Rules<-rules[quality(rules)$confidence>0.6]
visualisation the top 19 rules:
Here we can see the plot of 19 rules which their confidence is more than 0.6.
plot(Rules)
inspect(sort(Rules, by = "support")[1:2], linebreak = FALSE)
## lhs rhs
## [1] {JUMBO BAG PINK POLKADOT} => {JUMBO BAG RED RETROSPOT}
## [2] {GREEN REGENCY TEACUP AND SAUCER} => {ROSES REGENCY TEACUP AND SAUCER}
## support confidence coverage lift count
## [1] 0.02946255 0.6268657 0.04699978 7.260672 546
## [2] 0.02919275 0.7829233 0.03728686 18.530185 541
“JUMBO BAG RED RETROSPOT” is the most popular item in the our online shop. this product most often is appears together with “JUMBO BAG PINK POLKADOT” (546 transactions).
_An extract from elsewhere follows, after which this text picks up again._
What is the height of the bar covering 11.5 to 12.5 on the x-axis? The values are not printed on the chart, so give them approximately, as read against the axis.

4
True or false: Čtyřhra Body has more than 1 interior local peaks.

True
Other rule with the highest support indicate that “ROSES REGENCY TEACUP AND SAUCER” is being willingly bought with “GREEN REGENCY TEACUP AND SAUCER” (2.3% of all transactions).
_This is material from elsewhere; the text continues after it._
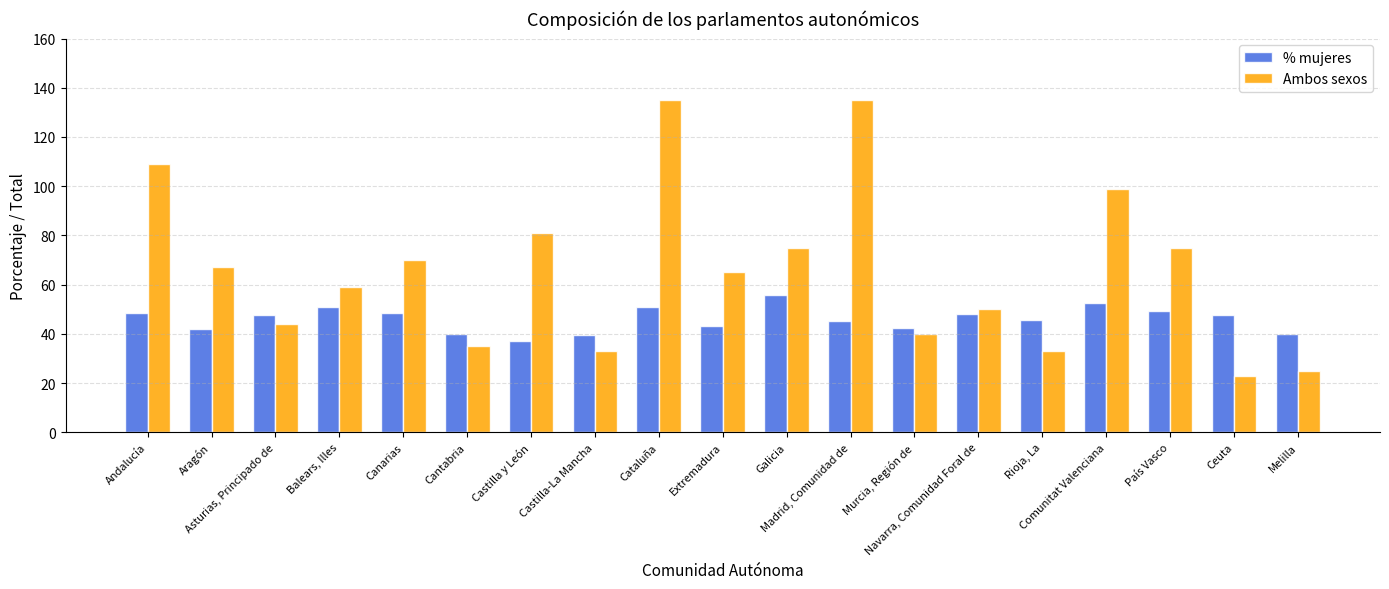

What is the difference between the highest and lowest values at Canarias?

21.4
inspect(sort(Rules, by = "confidence")[1:2], linebreak = FALSE)
## lhs
## [1] {PINK REGENCY TEACUP AND SAUCER, ROSES REGENCY TEACUP AND SAUCER} =>
## [2] {GREEN REGENCY TEACUP AND SAUCER, PINK REGENCY TEACUP AND SAUCER} =>
## rhs support confidence coverage lift
## [1] {GREEN REGENCY TEACUP AND SAUCER} 0.02104468 0.8944954 0.02352687 23.98956
## [2] {ROSES REGENCY TEACUP AND SAUCER} 0.02104468 0.8478261 0.02482193 20.06630
## count
## [1] 390
## [2] 390
Rules for our data with the highest confidence show that if customer buys {PINK REGENCY TEACUP AND SAUCER, ROSES REGENCY TEACUP AND SAUCER}, s/he will also buy {GREEN REGENCY TEACUP AND SAUCER} with the probability of 89%.
inspect(sort(Rules, by = "lift")[1:2], linebreak = FALSE)
## lhs
## [1] {GREEN REGENCY TEACUP AND SAUCER, ROSES REGENCY TEACUP AND SAUCER} =>
## [2] {PINK REGENCY TEACUP AND SAUCER, ROSES REGENCY TEACUP AND SAUCER} =>
## rhs support confidence coverage lift
## [1] {PINK REGENCY TEACUP AND SAUCER} 0.02104468 0.7208872 0.02919275 24.02785
## [2] {GREEN REGENCY TEACUP AND SAUCER} 0.02104468 0.8944954 0.02352687 23.98956
## count
## [1] 390
## [2] 390
Lift for this rules is close to 25>1 which show us it is more likely if we choose {PINK REGENCY TEACUP AND SAUCER} then choose {GREEN REGENCY TEACUP AND SAUCER, ROSES REGENCY TEACUP AND SAUCER}. and the same interpretation for other rule.
In conclusion, Market Basket Analysis has helped uncover valuable patterns and associations within our data, which can be used to inform strategic decisions such as product placement, and promotional campaigns. Further analysis and interpretation of the association rules may lead to actionable insights for optimizing sales and enhancing customer experience.